John has not been accused of any wrongdoing.

The Organisation Undoing Tax Abuse (Outa), a lobby group, wrote to Mboweni in May, saying that “appointing a CEO implicated in irregularities will not only be highly inappropriate but will also cause significant reputational damage to Irba”. The Democratic Alliance (DA) shared Outa’s views, adding that John is not a registered auditor, which is problematic because she will have to regulate the conduct of registered auditors. 

The DA wrote to Mboweni this week, asking him to instruct the new Irba board to launch an investigation into John’s appointment. Arguably, the investigation would be awkward because it would probe the decision made by the previous board to appoint John. More awkward is that the investigation would turn on the conduct of the newly appointed Irba board members – Van Rensburg, Motala, and Petros – because they were part of the previous board.  

“This raises questions about the credibility of the new board when there are three potentially compromised individuals on it,” said a market watcher. 

Van Rensburg, Motala, and Petros have not been accused of any wrongdoing. 

Mboweni, the three board members, respond

Mboweni will soon meet with the new Irba board to discuss concerns around John.

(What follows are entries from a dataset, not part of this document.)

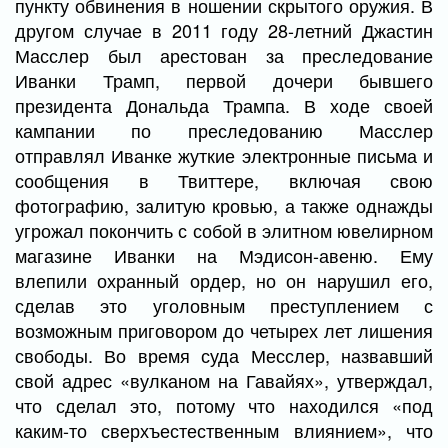
пункту обвинения в ношении скрытого оружия. В
другом случае в 2011 году 28-летний Джастин
Масслер был арестован за преследование
Иванки Трамп, первой дочери бывшего
президента Дональда Трампа. В ходе своей
кампании по преследованию Масслер
отправлял Иванке жуткие электронные письма и
сообщения в Твиттере, включая свою
фотографию, залитую кровью, а также однажды
угрожал покончить с собой в элитном ювелирном
магазине Иванки на Мэдисон-авеню. Ему
влепили охранный ордер, но он нарушил его,
сделав это уголовным преступлением с
возможным приговором до четырех лет лишения
свободы. Во время суда Месслер, назвавший
свой адрес «вулканом на Гавайях», утверждал,
что сделал это, потому что находился «под
каким-то сверхъестественным влиянием», что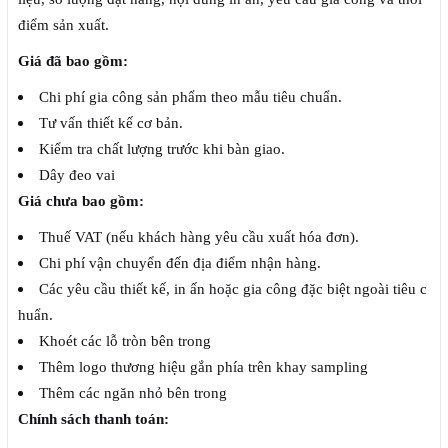
điểm sản xuất.
Giá đã bao gồm:
Chi phí gia công sản phẩm theo mẫu tiêu chuẩn.
Tư vấn thiết kế cơ bản.
Kiểm tra chất lượng trước khi bàn giao.
Dây đeo vai
Giá chưa bao gồm:
Thuế VAT (nếu khách hàng yêu cầu xuất hóa đơn).
Chi phí vận chuyển đến địa điểm nhận hàng.
Các yêu cầu thiết kế, in ấn hoặc gia công đặc biệt ngoài tiêu c
huẩn.
Khoét các lỗ tròn bên trong
Thêm logo thương hiệu gắn phía trên khay sampling
Thêm các ngăn nhỏ bên trong
Chính sách thanh toán: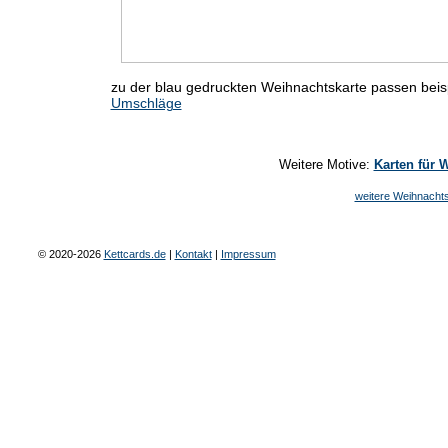
zu der blau gedruckten Weihnachtskarte passen bei
Umschläge
Weitere Motive:
Karten für 
weitere Weihnachts
© 2020-2026
Kettcards.de
|
Kontakt
|
Impressum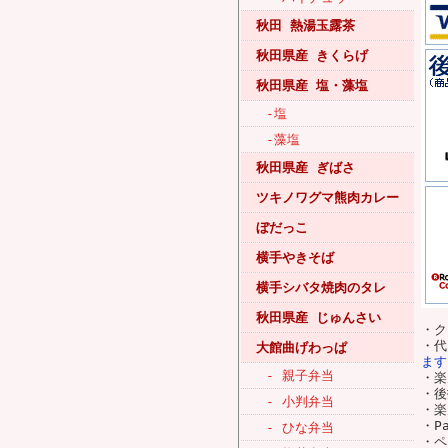
秋田 熱湯玉露茶
秋田県産 きくらげ
秋田県産 塩・藻塩
-塩
-藻塩
秋田県産 ぎばさ
ツキノワグマ熊肉カレー
ぼだっこ
横手やきそば
横手シバタ焼肉のタレ
秋田県産 じゅんさい
・ク
・
大館曲げわっぱ
ます
- 親子弁当
・楽
・後
- 小判弁当
・
・P
- ひな弁当
・ペ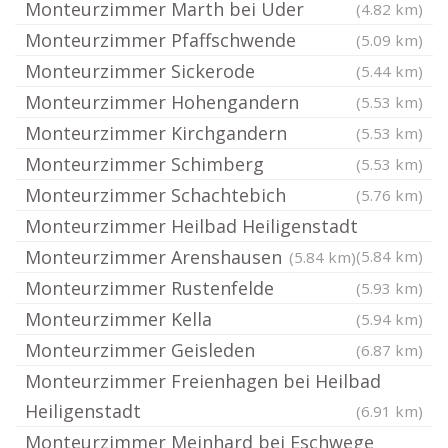
Monteurzimmer Marth bei Uder
(4.82 km)
Monteurzimmer Pfaffschwende
(5.09 km)
Monteurzimmer Sickerode
(5.44 km)
Monteurzimmer Hohengandern
(5.53 km)
Monteurzimmer Kirchgandern
(5.53 km)
Monteurzimmer Schimberg
(5.53 km)
Monteurzimmer Schachtebich
(5.76 km)
Monteurzimmer Heilbad Heiligenstadt
Monteurzimmer Arenshausen
(5.84 km)
(5.84 km)
Monteurzimmer Rustenfelde
(5.93 km)
Monteurzimmer Kella
(5.94 km)
Monteurzimmer Geisleden
(6.87 km)
Monteurzimmer Freienhagen bei Heilbad
Heiligenstadt
(6.91 km)
Monteurzimmer Meinhard bei Eschwege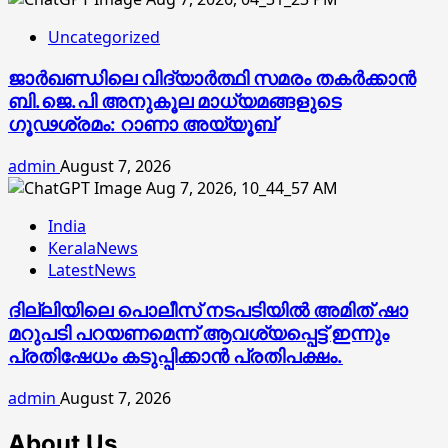
Uncategorized
ജാര്‍ഖണ്ഡിലെ വിദ്യാര്‍ത്ഥി സമരം തകര്‍ക്കാന്‍
ബി.ജെ.പി അനുകൂല മാധ്യമങ്ങളുടെ
ഗൂഢശ്രമം: റാണാ അയ്യൂബ്
admin
August 7, 2026
India
KeralaNews
LatestNews
ദില്ലിയിലെ പൊലീസ് നടപടിയിൽ അമിത് ഷാ
മറുപടി പറയണമെന്ന് ആവശ്യപ്പെട്ട് ഇന്നും
പ്രതിഷേധം കടുപ്പിക്കാൻ പ്രതിപക്ഷം.
admin
August 7, 2026
About Us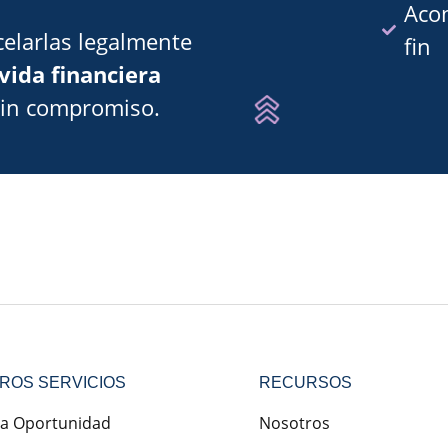
Aco
elarlas legalmente
fin
vida financiera
sin compromiso.
ROS SERVICIOS
RECURSOS
a Oportunidad
Nosotros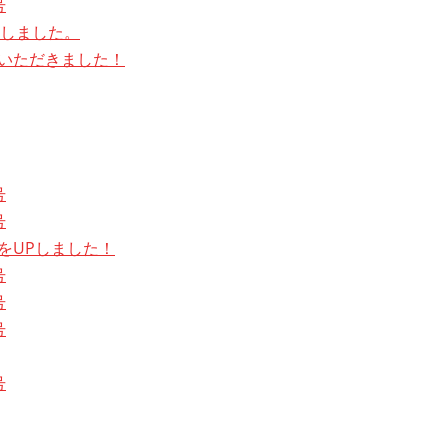
号
しました。
をいただきました！
号
号
号をUPしました！
号
号
号
号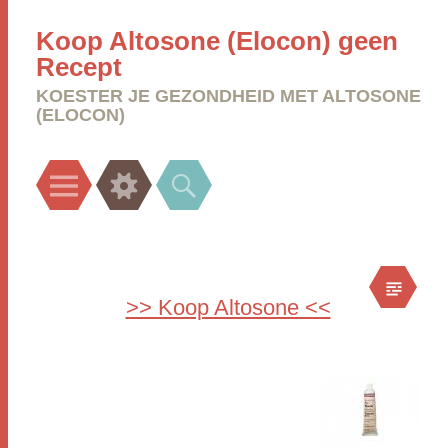
Koop Altosone (Elocon) geen
Recept
KOESTER JE GEZONDHEID MET ALTOSONE
(ELOCON)
Menu
Widgets
Search
>> Koop Altosone <<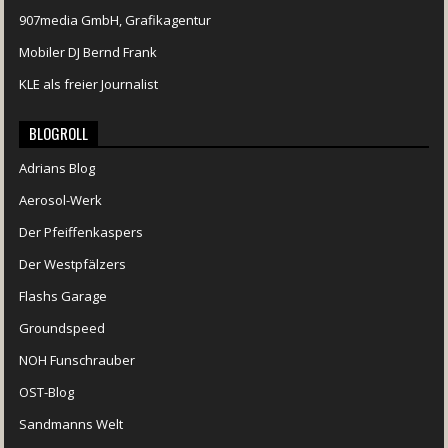
907media GmbH, Grafikagentur
Mobiler DJ Bernd Frank
KLE als freier Journalist
BLOGROLL
Adrians Blog
Aerosol-Werk
Der Pfeiffenkaspers
Der Westpfälzers
Flashs Garage
Groundspeed
NOH Funschrauber
OST-Blog
Sandmanns Welt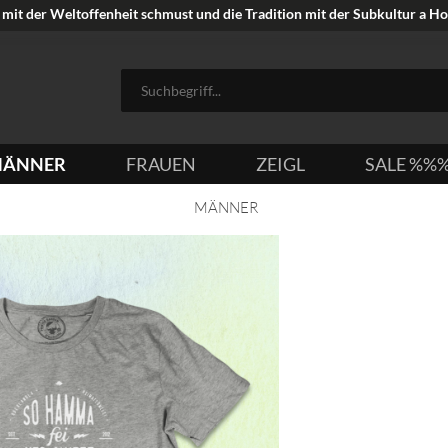
mit der Weltoffenheit schmust und die Tradition mit der Subkultur a Hoi
ÄNNER
FRAUEN
ZEIGL
SALE %%
MÄNNER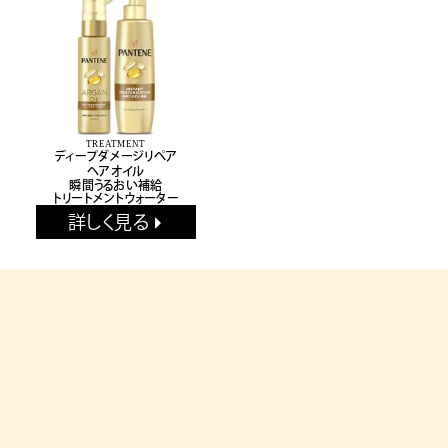
TREATMENT
ディープダメージリペア
ヘアオイル
瞬間うるおい補給
トリートメントウォーター
詳しく見る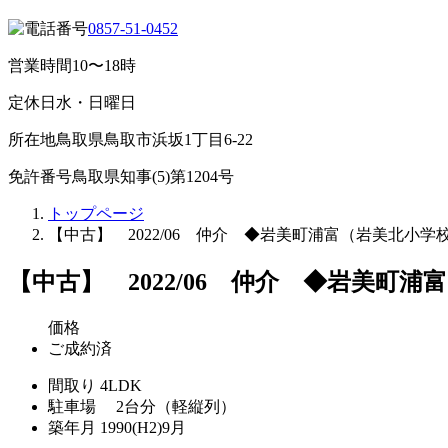
0857-51-0452
営業時間
10〜18時
定休日
水・日曜日
所在地
鳥取県鳥取市浜坂1丁目6-22
免許番号
鳥取県知事(5)第1204号
トップページ
【中古】 2022/06 仲介 ◆岩美町浦富（岩美北小学
【中古】 2022/06 仲介 ◆岩美町
価格
ご成約済
間取り
4LDK
駐車場
2台分（軽縦列）
築年月
1990(H2)9月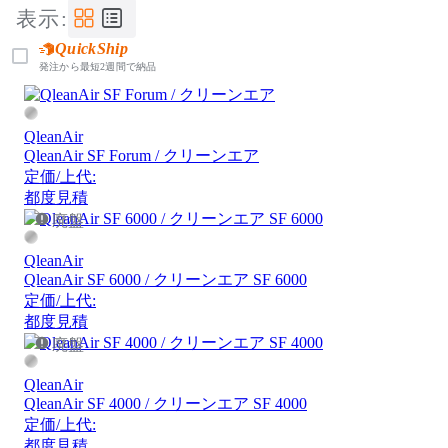
表示:
QuickShip
発注から最短2週間で納品
QleanAir
QleanAir SF Forum / クリーンエア
定価/上代:
都度見積
廃盤
QleanAir
QleanAir SF 6000 / クリーンエア SF 6000
定価/上代:
都度見積
廃盤
QleanAir
QleanAir SF 4000 / クリーンエア SF 4000
定価/上代:
都度見積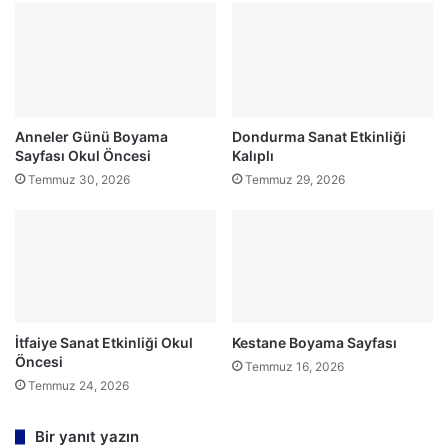
Anneler Günü Boyama
Dondurma Sanat Etkinliği
Sayfası Okul Öncesi
Kalıplı
Temmuz 30, 2026
Temmuz 29, 2026
İtfaiye Sanat Etkinliği Okul
Kestane Boyama Sayfası
Öncesi
Temmuz 16, 2026
Temmuz 24, 2026
Bir yanıt yazın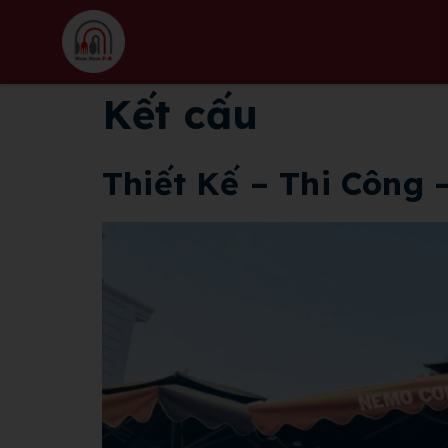
Kết cấu
Thiết Kế – Thi Công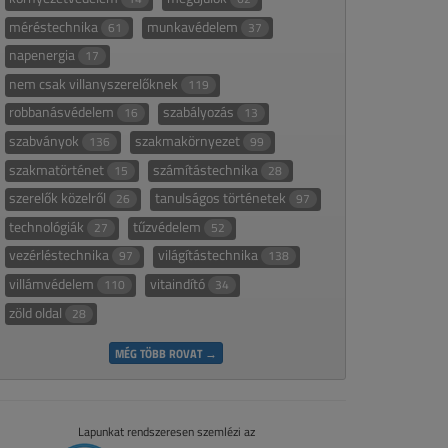
méréstechnika
munkavédelem
61
37
napenergia
17
nem csak villanyszerelőknek
119
robbanásvédelem
szabályozás
16
13
szabványok
szakmakörnyezet
136
99
szakmatörténet
számítástechnika
15
28
szerelők közelről
tanulságos történetek
26
97
technológiák
tűzvédelem
27
52
vezérléstechnika
világítástechnika
97
138
villámvédelem
vitaindító
110
34
zöld oldal
28
MÉG TÖBB ROVAT →
Lapunkat rendszeresen szemlézi az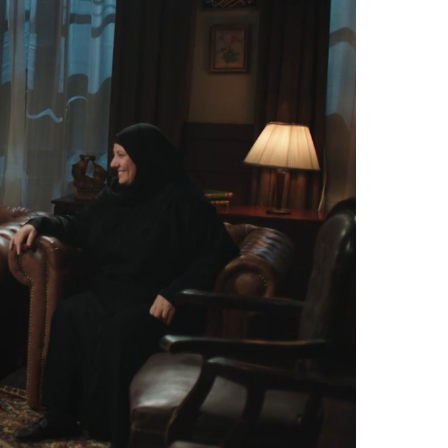
فيديو
فيديو
افتتاح أكبر صرح ديني في القوصية..
ابني بطل وفخور
تحفة معمارية بتكلفة تجاوزت 20
عماد سائق التر
مليون جنيه
تصدره التريند|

And a review of her appointment would be launched if wrongdoing is found about how she ascended to the top job.  

Asked about the reason(s) for reappointing Van Rensburg, Motala and Petros, Mboweni’s office told Business Maverick:

“The minister of finance has appointed the board of directors in terms of the law and took into account many factors when appointing the board, including expertise, experience, continuity, fitness, etc.  The minister is yet to meet the new board, and we do not want to pre-empt its work and approach.”

Van Rensburg, Motala, and Petros released a joint statement saying they are prepared to address any concerns about their reappointment “as and when they arise”. 

If Mboweni launches a review of John’s appointment, it is expected that the new Irba board will lead it. And if adverse findings emerge from the review, it would reflect badly on Van Rensburg, Motala, Petros, and their former board colleagues including Abel Dlamini (chair), Nkabaneng Mashile, and Zuziwe Ntsalaze.

Van Rensburg, Motala, and Petros said they are also prepared to recuse themselves “from the decision-making process” of the review. 

“I will, however, provide whatever information to assist the review process,” they each said. BM/DM

Story corrected to better reflect the actual role of some auditors in accounting scandals.